Christ blesses us with His right hand, His fingers formed into the shape of the Greek letters IC XC,” the abbreviation in Greek for Jesus Christ, and He holds in His left arm a jewel-studded Book of the Gospels. From the prototype of the first icon of Christ, miraculously made by the Saviour Himself, He is traditionally shown with a short beard and having long dark brown hair with reddish highlights, parted in the middle. His expression is serious but merciful, to evoke from us a serious and loving response, for the Truth is both sober and yet hopeful for us.

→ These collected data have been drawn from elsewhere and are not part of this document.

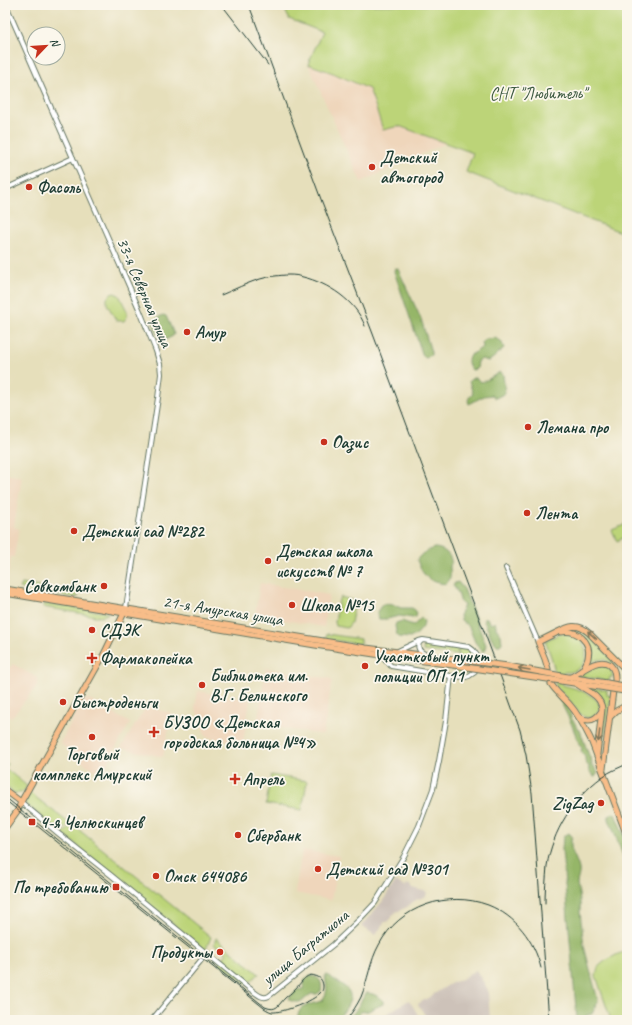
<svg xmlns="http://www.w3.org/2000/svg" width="632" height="1025" font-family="Caveat,sans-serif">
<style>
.built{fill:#efd6bb}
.industrial{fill:#cdc2b9}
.green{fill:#bcd478;stroke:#6e8856}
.forest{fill:#95b668;stroke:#5a7a4e}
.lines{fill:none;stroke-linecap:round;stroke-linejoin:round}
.minor-casing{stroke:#657663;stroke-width:6}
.major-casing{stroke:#657663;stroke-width:7}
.minor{stroke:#fff;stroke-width:4}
.major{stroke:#f8bd89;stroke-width:5}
.tram{stroke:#1f3d34;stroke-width:1}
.rail{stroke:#1f3d34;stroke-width:1}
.major-bridge-casing{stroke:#657663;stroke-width:7;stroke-linecap:butt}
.major-bridge{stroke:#f8bd89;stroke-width:5}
.oneway{stroke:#81775a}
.poi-dot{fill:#c8321e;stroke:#fbf7ec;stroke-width:1.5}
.labels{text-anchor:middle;stroke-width:3.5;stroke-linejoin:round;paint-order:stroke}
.park-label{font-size:17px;fill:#3e5b42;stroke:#fbf7ec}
.poi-label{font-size:17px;font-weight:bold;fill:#1f3d34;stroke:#fbf7ec;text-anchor:start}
.street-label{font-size:17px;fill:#1f3d34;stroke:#fbf7ec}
</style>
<rect width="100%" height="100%" fill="#fbf7ec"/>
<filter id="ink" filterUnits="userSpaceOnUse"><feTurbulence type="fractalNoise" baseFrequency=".025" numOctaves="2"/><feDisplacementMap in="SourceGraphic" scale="8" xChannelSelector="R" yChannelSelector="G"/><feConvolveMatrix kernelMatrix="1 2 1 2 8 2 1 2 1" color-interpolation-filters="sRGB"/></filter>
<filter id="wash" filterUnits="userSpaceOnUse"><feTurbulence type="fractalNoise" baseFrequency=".012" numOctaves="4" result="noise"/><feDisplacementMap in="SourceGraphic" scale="16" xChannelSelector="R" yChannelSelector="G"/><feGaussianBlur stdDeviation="0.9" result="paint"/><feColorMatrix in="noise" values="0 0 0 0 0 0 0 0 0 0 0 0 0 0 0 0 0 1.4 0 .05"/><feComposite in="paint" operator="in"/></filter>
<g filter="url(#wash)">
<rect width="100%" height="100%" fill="#e6dfbb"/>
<g class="built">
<path d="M308,64L333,73L369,89L375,105L383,130L399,126L446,143L361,182Z"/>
<path d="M5,474L22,477L14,527L19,529L14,557H11L7,579H5Z"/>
<path d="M260,583L329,595L324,627L255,615Z"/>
<path d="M13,664L37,678V686L11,718L5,714V667L8,669Z"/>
<path d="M266,668L332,679L323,735L257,724Z"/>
<path d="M198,691L250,700L243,743L206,737L195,707Z"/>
<path d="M88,699L130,723L101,774L79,760L60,743L83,700Z"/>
<path d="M146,707L172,713L163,757L121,748Z"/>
<path d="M302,850L339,856L331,900L295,893Z"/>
</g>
<g class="industrial">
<path d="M396,881L405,887L408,884L413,888L427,892L426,896L414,901L407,907L396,912L387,922H385L381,926H382L375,935L361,926L382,902Z"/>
<path d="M476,970L488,990L490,1020H428L418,1004L450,984L462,979Z"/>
<path d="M409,1000L421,1020H377Z"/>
</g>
<g class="green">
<path d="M283,5H627V217L623,233L466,172L473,153L399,126L383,130L375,105L369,89L333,73L308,64L322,32L289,19Z"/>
<path d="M114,293L119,295L127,311V317L124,321H118L116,320L107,304V298L111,294Z"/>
<path d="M626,521H627V536L617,541L612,530L624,525Z"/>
<path d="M22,584L76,593L79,597H72L45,593L37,590L35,591L20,588Z"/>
<path d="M341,597L355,601L351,623L347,628L336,626L335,622L339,599Z"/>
<path d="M43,604H52L109,613L101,617L43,607Z"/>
<path d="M571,628H575L585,631L612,659L615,666C605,657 599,658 588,664L589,646L569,630Z"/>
<path d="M327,634L361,639V643L358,644L327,639L326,638Z"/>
<path d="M559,634C591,626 597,676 563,672L562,685C572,687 595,694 599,704C600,708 599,713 595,715C584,724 576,708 570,701C566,696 561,693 557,688C555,685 556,680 555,676C554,663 550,653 545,641Z"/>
<path d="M424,643L458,648L457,655L423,651Z"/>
<path d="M459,648C463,648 468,648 471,651C480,658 476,672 465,674C462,675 459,674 455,674Z"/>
<path d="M601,665C608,666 612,670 613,677H610L609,681L579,676L596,666Z"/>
<path d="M586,687L607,690V695L611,696L601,758C596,741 611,707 600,695C596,692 590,690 586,687Z"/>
<path d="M5,762L8,764L5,768L27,786L24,791L21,793H14L5,786Z"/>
<path d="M271,775L307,781L302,810L266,804Z"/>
<path d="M29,792L70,824L62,830H57L26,804V799Z"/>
<path d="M73,825L211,937L206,949L205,950L63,834V833Z"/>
<path d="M216,938L259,974L247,984L220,963L227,953L214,944Z"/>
<path d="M627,951V1020H611L596,976L598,967L605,961L618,954Z"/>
</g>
<g class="forest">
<path d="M395,268L398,269L421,319L431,352V355L426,358L423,356L394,271Z"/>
<path d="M163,315L166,316L174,334L173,336L163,341L160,340L152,321L153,320Z"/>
<path d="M495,338L501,341L504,348L492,359L488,361L482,359L478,361L477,369L472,370C468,365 467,362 469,356L483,347L482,342L486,339Z"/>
<path d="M500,372L503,374L505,393L496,398L492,395L484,396L469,404C467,399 469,397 473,394L469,381L473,378H476L481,382L487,380Z"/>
<path d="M434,548C441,548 449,552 451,560C452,566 451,561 450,566C450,574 452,578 446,584C428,582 423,576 417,560C421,553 427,551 434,548Z"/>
<path d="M458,582L464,589L486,645L484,651H482L475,642L469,627L461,620L460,616L464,605L461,603L458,593L453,585L455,583Z"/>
<path d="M384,604L394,605L401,608H412L415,610L417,613L416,617L413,618L399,616L387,619H379L377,612L381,606Z"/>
<path d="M421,618L424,621L423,627L417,634L410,638L399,637L397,635L395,626L396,623L402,621L407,623L414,625Z"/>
<path d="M484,618H487L489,622L492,624L495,622L496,625V628L501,635L502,643L500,645H497L492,639L484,621Z"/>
<path d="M557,694C564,701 572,708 571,718L575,723L577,729L580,730C584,741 587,752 592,762L591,765L594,767L598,773L595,777H594L593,775C589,772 588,772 589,766C585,764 585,760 585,757L581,751L582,748L580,746L571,723Z"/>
<path d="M613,813L615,814L627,842V866L609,819V816Z"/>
<path d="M569,833L572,836C568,852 576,855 579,869C580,875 577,879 577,884C579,894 581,902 580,912L584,946L598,1001L592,1014L587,1015L585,1018V1020H577L562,850L563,837Z"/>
<path d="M326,975C331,977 338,982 342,985C345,987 348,989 349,992C354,1001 342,1013 337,1020H297C300,1001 309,1007 323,1000C329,989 326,986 325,976Z"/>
<path d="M310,976C319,976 323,982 321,991L317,994H311C303,1000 301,1005 289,1000V998L297,990L303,989L305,979Z"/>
<path d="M366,993C373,993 377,996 383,1000V1004L368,1011L360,1012L358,1017L355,1020H348L355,1011Z"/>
</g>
</g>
<g filter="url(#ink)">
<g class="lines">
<g class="minor-casing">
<g id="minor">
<path d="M6,5L140,311L156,351L160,364L161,374L158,398L126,608"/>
<path d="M5,189L73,158"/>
<path d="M506,568L538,642"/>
<path d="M421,641L419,643C417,648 420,652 425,654"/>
<path d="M398,651L419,641L423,640L469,647L473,650L478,657"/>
<path d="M381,655L391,666L451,676L466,677L469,676L475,672"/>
<path d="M21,802L59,834L112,876L249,988C256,993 262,1000 269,996L334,944L358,921L375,903L404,856L419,826L433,789L439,761L446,721L451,676"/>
<path d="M152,1020L207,953"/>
</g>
</g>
<g class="major-casing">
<g id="major">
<path d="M5,589L366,648L454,659"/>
<path d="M5,593L315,645L381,655L453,665"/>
<path d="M561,632C577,629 592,642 588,658C587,663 584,667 581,672"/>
<path d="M548,669L545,659L538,642C544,639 550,636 556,633C568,627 577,622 589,633L627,671"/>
<path d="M562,676L607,683"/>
<path d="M571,677C581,672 597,657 609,664C615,669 615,674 615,681"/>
<path d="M561,681L606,688"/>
<path d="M575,683C585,690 601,695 602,709L597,754"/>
<path d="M551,684C556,692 564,698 570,705C579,715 585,728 591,740L627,836"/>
<path d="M579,717C588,722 595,721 601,712"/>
<path d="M610,717L616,711L627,705"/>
<path d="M603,769L613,691"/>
<path d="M5,790L21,802"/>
<path d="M5,828L18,810L21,802L103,656L125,611"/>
</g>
</g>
<use href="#minor" class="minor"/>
<use href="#major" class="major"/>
<path class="tram" d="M5,797L265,1007C277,1012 278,1005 285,998C288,995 291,994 294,990C300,985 306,972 315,976C320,977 322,980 323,985C323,988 323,991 320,993C314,1001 282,1013 272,1012C269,1011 267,1010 264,1008L5,800"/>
<g class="rail">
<path d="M222,5L263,58L268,65"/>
<path d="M249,5L322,202L373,334L433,495L491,650L520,730L526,755L532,793L549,1020"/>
<path d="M221,295C238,288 256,278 275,276C284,275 294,274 303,277C328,283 356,301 365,326"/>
<path d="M545,903C545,891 546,878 547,866C552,832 574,797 602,777C610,771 619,768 627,764"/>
<path d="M346,1020C352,1013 357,1005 361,997C368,980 370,961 379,945C399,906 448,890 488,905C516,916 534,940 541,968"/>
</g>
<g class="major-bridge-casing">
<g id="major-bridge">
<path d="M454,659L508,666L562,676"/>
<path d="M453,665L561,681"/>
<path d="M607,683L624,686"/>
<path d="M606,688L624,691"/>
</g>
</g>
<use href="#major-bridge" class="major-bridge"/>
</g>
<defs><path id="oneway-shaft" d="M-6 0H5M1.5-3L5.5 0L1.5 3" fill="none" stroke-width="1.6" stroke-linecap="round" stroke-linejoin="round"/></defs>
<g class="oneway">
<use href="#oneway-shaft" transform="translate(592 635) rotate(-137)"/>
<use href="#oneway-shaft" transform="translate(524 669) rotate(-170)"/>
<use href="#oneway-shaft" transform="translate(599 736) rotate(97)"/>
</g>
</g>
<g class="poi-dot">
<circle cx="372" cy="167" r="4"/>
<circle cx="29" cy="187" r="4"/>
<circle cx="187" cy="332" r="4"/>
<circle cx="528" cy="427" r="4"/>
<circle cx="324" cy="442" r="4"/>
<circle cx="527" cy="513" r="4"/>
<circle cx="74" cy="531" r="4"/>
<circle cx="268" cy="561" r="4"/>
<circle cx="104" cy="586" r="4"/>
<circle cx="292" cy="605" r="4"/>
<circle cx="92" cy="630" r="4"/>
<path d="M90 652h4v4h4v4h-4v4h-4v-4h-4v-4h4z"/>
<circle cx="365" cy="666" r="4"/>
<circle cx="202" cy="685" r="4"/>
<circle cx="63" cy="702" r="4"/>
<path d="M152 726h4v4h4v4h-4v4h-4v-4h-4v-4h4z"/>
<circle cx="92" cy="737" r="4"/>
<path d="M233 773h4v4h4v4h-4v4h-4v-4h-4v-4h4z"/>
<circle cx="601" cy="803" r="4"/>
<rect x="28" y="818" width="8" height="8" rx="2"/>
<circle cx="238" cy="835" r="4"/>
<circle cx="318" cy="869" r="4"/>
<circle cx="156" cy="876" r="4"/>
<rect x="112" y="883" width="8" height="8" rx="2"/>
<circle cx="220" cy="952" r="4"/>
</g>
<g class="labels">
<g class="park-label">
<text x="538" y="99">СНТ "Любитель"</text>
</g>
<g class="poi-label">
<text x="380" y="163">Детский<tspan x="380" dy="20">автогород</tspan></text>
<text x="37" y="193">Фасоль</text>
<text x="195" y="338">Амур</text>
<text x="536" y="433">Лемана про</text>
<text x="332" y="448">Оазис</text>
<text x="535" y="519">Лента</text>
<text x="82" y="537">Детский сад №282</text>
<text x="276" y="557">Детская школа<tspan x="276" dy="20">искусств № 7</tspan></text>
<text x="96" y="592" text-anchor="end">Совкомбанк</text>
<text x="300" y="611">Школа №15</text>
<text x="100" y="636">СДЭК</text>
<text x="373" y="662">Участковый пункт<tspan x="373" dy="20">полиции ОП 11</tspan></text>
<text x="100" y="664">Фармакопейка</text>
<text x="210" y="681">Библиотека им.<tspan x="210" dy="20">В.Г. Белинского</tspan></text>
<text x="71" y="708">Быстроденьги</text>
<text x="163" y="728">БУЗОО «Детская<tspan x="163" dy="20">городская больница №4»</tspan></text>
<text x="92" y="760" text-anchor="middle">Торговый<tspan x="92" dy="20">комплекс Амурский</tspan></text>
<text x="243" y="785">Апрель</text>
<text x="593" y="809" text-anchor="end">ZigZag</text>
<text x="40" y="828">4-я Челюскинцев</text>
<text x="246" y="841">Сбербанк</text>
<text x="326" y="875">Детский сад №301</text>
<text x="164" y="882">Омск 644086</text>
<text x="108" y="893" text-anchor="end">По требованию</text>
<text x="212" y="958" text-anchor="end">Продукты</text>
</g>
<g class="street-label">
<text transform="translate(145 292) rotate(67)" y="6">33-я Северная улица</text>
<text transform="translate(223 610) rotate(9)" y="6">21-я Амурская улица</text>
<text transform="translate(305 947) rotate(-40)" y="6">улица Багратиона</text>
</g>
</g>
<rect width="632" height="1025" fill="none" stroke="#fbf7ec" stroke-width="20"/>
<g transform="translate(46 46) rotate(65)"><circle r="19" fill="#fbf7ec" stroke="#a3ada2"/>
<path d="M0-3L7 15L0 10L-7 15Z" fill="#c8321e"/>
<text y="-6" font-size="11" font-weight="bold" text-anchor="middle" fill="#1f3d34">N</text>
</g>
</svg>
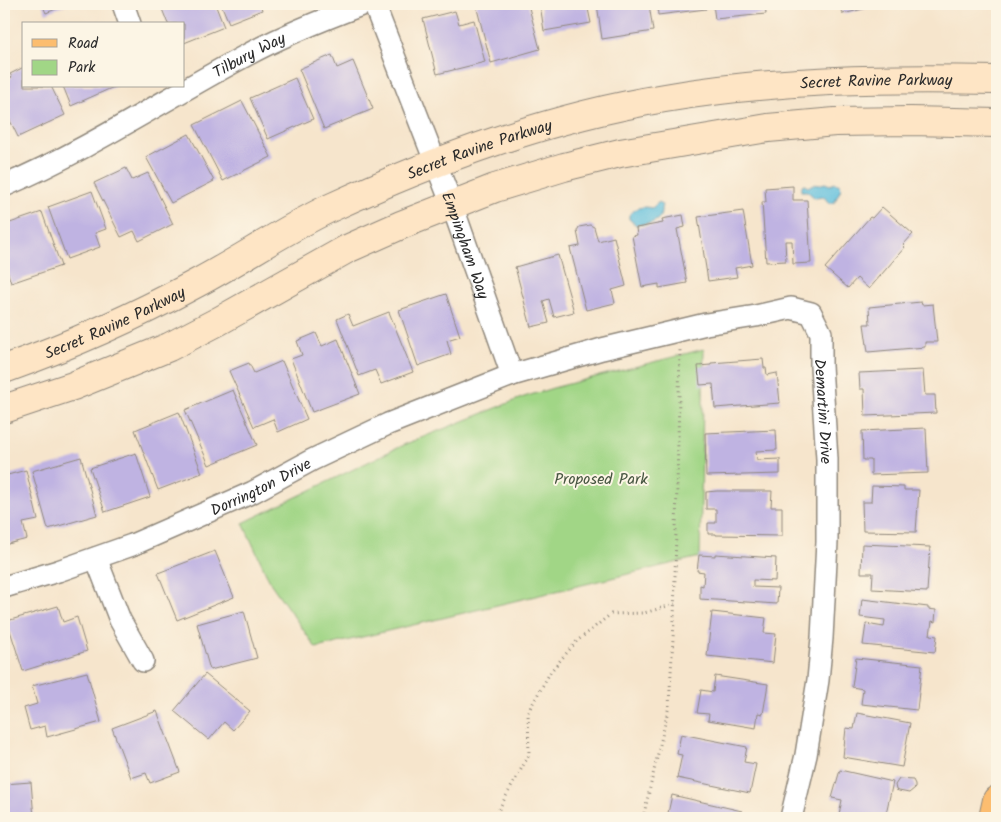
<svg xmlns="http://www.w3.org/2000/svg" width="1001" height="822" font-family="Kalam,sans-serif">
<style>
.green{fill:#a1d686;stroke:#668058}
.water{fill:#60c0de;stroke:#467684}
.building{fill:#bfb3e2}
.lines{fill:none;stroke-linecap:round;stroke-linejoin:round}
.street-casing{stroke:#90887c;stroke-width:24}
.secondary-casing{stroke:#90887c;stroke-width:30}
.primary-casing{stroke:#90887c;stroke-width:30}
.path{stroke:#90887c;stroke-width:3;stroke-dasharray:1 4;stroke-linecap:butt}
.street{stroke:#fff;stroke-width:21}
.secondary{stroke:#fee5c5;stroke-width:28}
.primary{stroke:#fcbd6f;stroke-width:28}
.labels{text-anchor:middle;stroke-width:4;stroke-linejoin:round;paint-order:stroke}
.street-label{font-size:16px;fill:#2b2b2b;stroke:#fcf5e5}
.park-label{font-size:16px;fill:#485642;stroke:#fcf5e5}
</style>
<rect width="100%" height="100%" fill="#fcf5e5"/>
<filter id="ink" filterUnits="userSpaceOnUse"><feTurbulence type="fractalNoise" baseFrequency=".02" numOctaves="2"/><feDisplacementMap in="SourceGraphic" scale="10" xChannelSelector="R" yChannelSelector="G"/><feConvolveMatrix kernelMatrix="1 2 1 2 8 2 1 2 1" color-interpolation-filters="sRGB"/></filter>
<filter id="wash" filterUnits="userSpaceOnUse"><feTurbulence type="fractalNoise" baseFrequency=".0096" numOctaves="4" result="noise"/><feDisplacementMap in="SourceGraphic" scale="20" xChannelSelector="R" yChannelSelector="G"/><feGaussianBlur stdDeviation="1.12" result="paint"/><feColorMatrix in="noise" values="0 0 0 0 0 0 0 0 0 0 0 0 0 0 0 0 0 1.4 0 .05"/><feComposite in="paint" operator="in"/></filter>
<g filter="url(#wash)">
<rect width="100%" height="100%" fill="#f6e5cc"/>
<!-- green -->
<path class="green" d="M704 349 700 557 316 648 271 584 243 523 403 445 524 397 553 388Z"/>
<!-- water -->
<g class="water">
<path d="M825 183 830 185 835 183 840 185 841 189 834 203H829L824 197 815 198 807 191H801V188L803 184 808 187 813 184 818 185Z"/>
<path d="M659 202 662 205C661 208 661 210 661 213 660 224 644 224 636 225L629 219V215C636 207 642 206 652 208Z"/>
</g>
<g id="blocks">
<!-- building -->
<g class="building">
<path d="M42 4H68L46 13Z"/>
<path d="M160 4H215L224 27 184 43V24H168Z"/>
<path d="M221 4H260L262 10 229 23Z"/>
<path d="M479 4H528L540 49 491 63 476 5Z"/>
<path d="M540 4H587L591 23 544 31Z"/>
<path d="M597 4H649L653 31 602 39Z"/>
<path d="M657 4H705L706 9 658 15Z"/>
<path d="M713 4H765L766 14 715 19Z"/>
<path d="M840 4H883L843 14Z"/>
<path d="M455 11 459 24 474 20 485 62 437 74 423 19Z"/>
<path d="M332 55 337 68 353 61 373 109 324 129 299 69Z"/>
<path d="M24 67V86H51L65 115 18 137 4 108V81L12 77 10 74Z"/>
<path d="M295 78 313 119 268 139 250 98Z"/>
<path d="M63 86H116L71 106Z"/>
<path d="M242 101 271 157 223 181 194 125Z"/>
<path d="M189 134 214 181 171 203 146 157Z"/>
<path d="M126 168 132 180 148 173 173 224 139 241 134 231 121 237 94 183Z"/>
<path d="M793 186V200H807L811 263 793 264 792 241H785L786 261 766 262 762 202H766L765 188Z"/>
<path d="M92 191 106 229 95 233 100 247 67 259 48 207Z"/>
<path d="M882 207 913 234 903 245 905 247 869 289 857 278 848 288 825 268 870 217 872 218Z"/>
<path d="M743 211 752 265 735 268 737 277 708 281 698 217Z"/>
<path d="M42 212 61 266 11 283 4 261V225Z"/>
<path d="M683 215 685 227 677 229 687 283 659 288V284L642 287 632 236 637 235 636 228 663 223 662 219Z"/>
<path d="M590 225 594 227 598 241 614 237 626 286 612 290 615 303 586 310 570 248 580 246 577 231 579 227Z"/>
<path d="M558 255 574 312 554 317 549 299 543 301 549 323 531 327 515 267Z"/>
<path d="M446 294 460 336 447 340 451 354 418 366 399 310Z"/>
<path d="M921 302 922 305 933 304 937 342H925V347L868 352 864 324H870L869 307Z"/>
<path d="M389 312 413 372 381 384 375 370 359 376 337 319 348 314 353 326Z"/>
<path d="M316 333 322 346 338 339 360 394 312 412 291 359 302 355 297 341Z"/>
<path d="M763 359 764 368H766L767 375 777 373 780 403 715 408 713 384 700 385 698 366 711 365V363Z"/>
<path d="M282 361 307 419 278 432 273 419 254 427 229 371 249 363 254 373Z"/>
<path d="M923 370 925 395H935L936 413 865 416 864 389H860L859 373Z"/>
<path d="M233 390 257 445 209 465 185 410Z"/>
<path d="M179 412 202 473 158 490 135 430Z"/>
<path d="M926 428 928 473 871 475V460H863L862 431Z"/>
<path d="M776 430 777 450 756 451 757 460 780 459V474L706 476 705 433Z"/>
<path d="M136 453 150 497 105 512 90 468Z"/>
<path d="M81 457 97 515 48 529 32 471Z"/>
<path d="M26 470 38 520 23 523 27 539 4 545V476Z"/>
<path d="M872 486 904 487V490H919L916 532 863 531 862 502H871Z"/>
<path d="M717 491H772L771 507H782V536L716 535V534H708V523H716V509H706V492Z"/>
<path d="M862 544 930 547 927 592 872 589 873 573H861Z"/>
<path d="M215 551 234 597 177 620 158 573Z"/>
<path d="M715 554 776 558 775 581 753 580V587L778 588 777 604 700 599V585L703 586 704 572 697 571 699 555 715 556Z"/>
<path d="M862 599 928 607V609L936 610 935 622 932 621 930 635 937 636 935 652 863 645 866 624 884 627 885 620 860 617Z"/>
<path d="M58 606 63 622 77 617 87 651 23 671 7 621Z"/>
<path d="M244 611 257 658 210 670 197 624Z"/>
<path d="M712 612 766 618 764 633 776 634 773 663 707 656Z"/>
<path d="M856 658 922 665 917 710 861 704 863 689 852 687Z"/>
<path d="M87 672 101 722 47 737 45 726 30 730 24 708 37 704 32 686Z"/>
<path d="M205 674 250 711 233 730 224 722 209 740 174 711Z"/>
<path d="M715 676 768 684 763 714 758 713 756 728 708 720 709 714 697 713 701 690 713 692Z"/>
<path d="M157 711 180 772 150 783 146 773 131 778 112 728Z"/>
<path d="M857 713 910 723 902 767 843 757 846 728 854 729Z"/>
<path d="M681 734 747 747 744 762 756 764 750 793 677 778 682 755 677 754Z"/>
<path d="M840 770 893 782 885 818H851L839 815 842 800 832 798Z"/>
<path d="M899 779 913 780 915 784V788L909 793 899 791 896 790 895 785Z"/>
<path d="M31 782 34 818H4V784Z"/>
<path d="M672 795 742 811 740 818H670L671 814 668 813Z"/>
</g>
</g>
</g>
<g filter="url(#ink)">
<use href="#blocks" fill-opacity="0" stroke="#90887c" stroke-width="1"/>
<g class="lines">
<defs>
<g id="street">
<path d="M123 4 130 24"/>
<path id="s1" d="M374 4 452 205 512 375"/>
<path id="s2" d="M4 186C88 150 165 99 245 56 283 35 324 19 364 4"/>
<path d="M96 558 120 620 143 661"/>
<path id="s3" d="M4 587 58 571 132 545 253 492 312 460 388 424 512 375 602 349 706 324 756 316 791 308 811 313 821 333V366L827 459V542L822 638 818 680 806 755 791 818"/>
</g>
<g id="secondary">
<path id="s4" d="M4 369C69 346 136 316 197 283 242 259 284 230 330 208 437 159 549 117 665 98 775 79 886 78 997 80"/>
<path d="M4 409 73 386 169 347 219 321 347 249 401 225 495 188 564 167 620 153 768 128 835 122 911 121 997 123"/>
</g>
<path id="primary" d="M993 818 997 800"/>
</defs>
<!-- street casing -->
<use href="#street" class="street-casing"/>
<!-- secondary casing -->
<use href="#secondary" class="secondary-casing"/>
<!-- primary casing -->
<use href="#primary" class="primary-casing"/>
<!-- path -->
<g class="path">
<path d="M494 818 529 755 528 712 551 671 577 641 611 614 644 613 675 604"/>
<path d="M643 818 669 706 674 622 680 350"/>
</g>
<!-- street -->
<use href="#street" class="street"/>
<!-- secondary -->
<use href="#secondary" class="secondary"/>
<!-- primary -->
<use href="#primary" class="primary"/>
</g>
</g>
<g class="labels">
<!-- street labels -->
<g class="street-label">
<text dy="6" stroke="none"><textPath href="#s2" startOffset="278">Tilbury Way</textPath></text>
<text dy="6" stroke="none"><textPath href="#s4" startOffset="930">Secret Ravine Parkway</textPath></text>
<text dy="6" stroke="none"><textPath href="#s4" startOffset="525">Secret Ravine Parkway</textPath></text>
<text dy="6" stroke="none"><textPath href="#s1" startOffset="258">Empingham Way</textPath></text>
<text dy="6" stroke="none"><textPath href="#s4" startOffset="120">Secret Ravine Parkway</textPath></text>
<text dy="6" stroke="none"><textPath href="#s3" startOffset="960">Demartini Drive</textPath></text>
<text dy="6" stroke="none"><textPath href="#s3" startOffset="276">Dorrington Drive</textPath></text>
</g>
<!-- park labels -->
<g class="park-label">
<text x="601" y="484">Proposed Park</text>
</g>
</g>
<!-- margin -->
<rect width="1001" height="822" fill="none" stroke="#fcf5e5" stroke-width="20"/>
<!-- legend -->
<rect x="22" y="22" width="162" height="65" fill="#fcf5e5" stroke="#a8a49b"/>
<rect x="32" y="39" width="25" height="8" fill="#fcbd6f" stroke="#a8a49b"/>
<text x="68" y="48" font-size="15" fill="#2b2b2b">Road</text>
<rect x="32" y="60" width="25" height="15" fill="#a1d686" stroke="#a8a49b"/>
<text x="68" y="72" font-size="15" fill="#2b2b2b">Park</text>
</svg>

Christ is shown with an outer blue robe, symbolizing the Humanity that He put on at His Incarnation, with an inner red robe, representing His Divinity that remains for all eternity. In the cross in the nimbus, or halo around His head, are the Greek letters for “I AM.” This reminds us that although Incarnate in time, Jesus Christ is God before the ages, even before Abraham, and He is the same God Who spoke with Moses face to face. May we frequently ask His Blessing upon all our works, feelings, and thoughts, so that we may be blessed indeed!